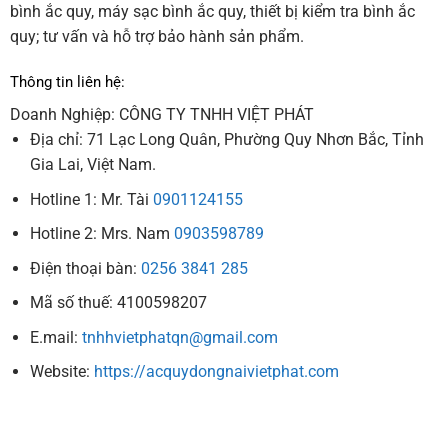
bình ắc quy, máy sạc bình ắc quy, thiết bị kiểm tra bình ắc
quy; tư vấn và hỗ trợ bảo hành sản phẩm.
Thông tin liên hệ:
Doanh Nghiệp: CÔNG TY TNHH VIỆT PHÁT
Địa chỉ: 71 Lạc Long Quân, Phường Quy Nhơn Bắc, Tỉnh
Gia Lai, Việt Nam.
Hotline 1: Mr. Tài
0901124155
Hotline 2: Mrs. Nam
0903598789
Điện thoại bàn:
0256 3841 285
Mã số thuế: 4100598207
E.mail:
tnhhvietphatqn@gmail.com
Website:
https://acquydongnaivietphat.com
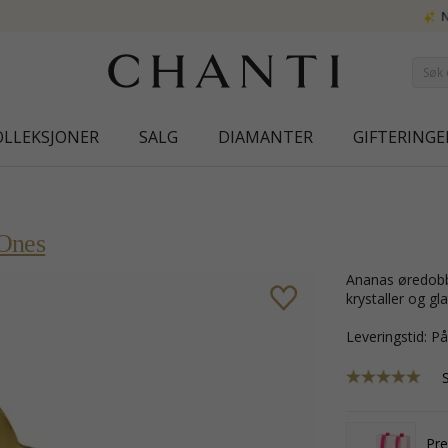
NEW COLLECTION | AURA
OLLEKSJONER
SALG
DIAMANTER
GIFTERINGE
 Ones
ananas øredobber i forgylt sølv med blank overflate og 10 fasettslipte hvite
krystaller og gl
Leveringstid: P
Pr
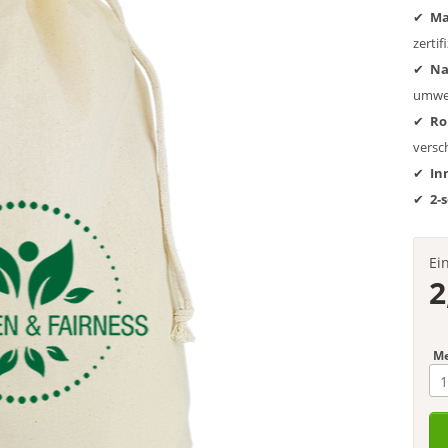
Ma
zertifi
Na
umwel
Ro
versc
In
2-
Ei
2
M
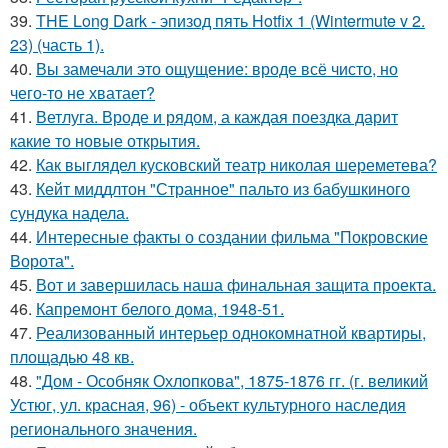
39.
THE Long Dark - эпизод пять Hotfix 1 (Wintermute v 2.
23) (часть 1).
40.
Вы замечали это ощущение: вроде всё чисто, но
чего-то не хватает?
41.
Ветлуга. Вроде и рядом, а каждая поездка дарит
какие то новые открытия.
42.
Как выглядел кусковский театр николая шереметева?
43.
Кейт миддлтон "Странное" пальто из бабушкиного
сундука надела.
44.
Интересные факты о создании фильма "Покровские
Ворота".
45.
Вот и завершилась наша финальная защита проекта.
46.
Капремонт белого дома, 1948-51.
47.
Реализованный интерьер однокомнатной квартиры,
площадью 48 кв.
48.
"Дом - Особняк Охлопкова", 1875-1876 гг. (г. великий
Устюг, ул. красная, 96) - объект культурного наследия
регионального значения.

○ ○ ○ ○ ○ ○ ○

Look through the data above for the word "Long". Report each line where it occurs.

Địa chỉ: 71 Lạc Long Quân, Phường Quy Nhơn Bắc, Tỉnh
THE Long Dark - эпизод пять Hotfix 1 (Wintermute v 2.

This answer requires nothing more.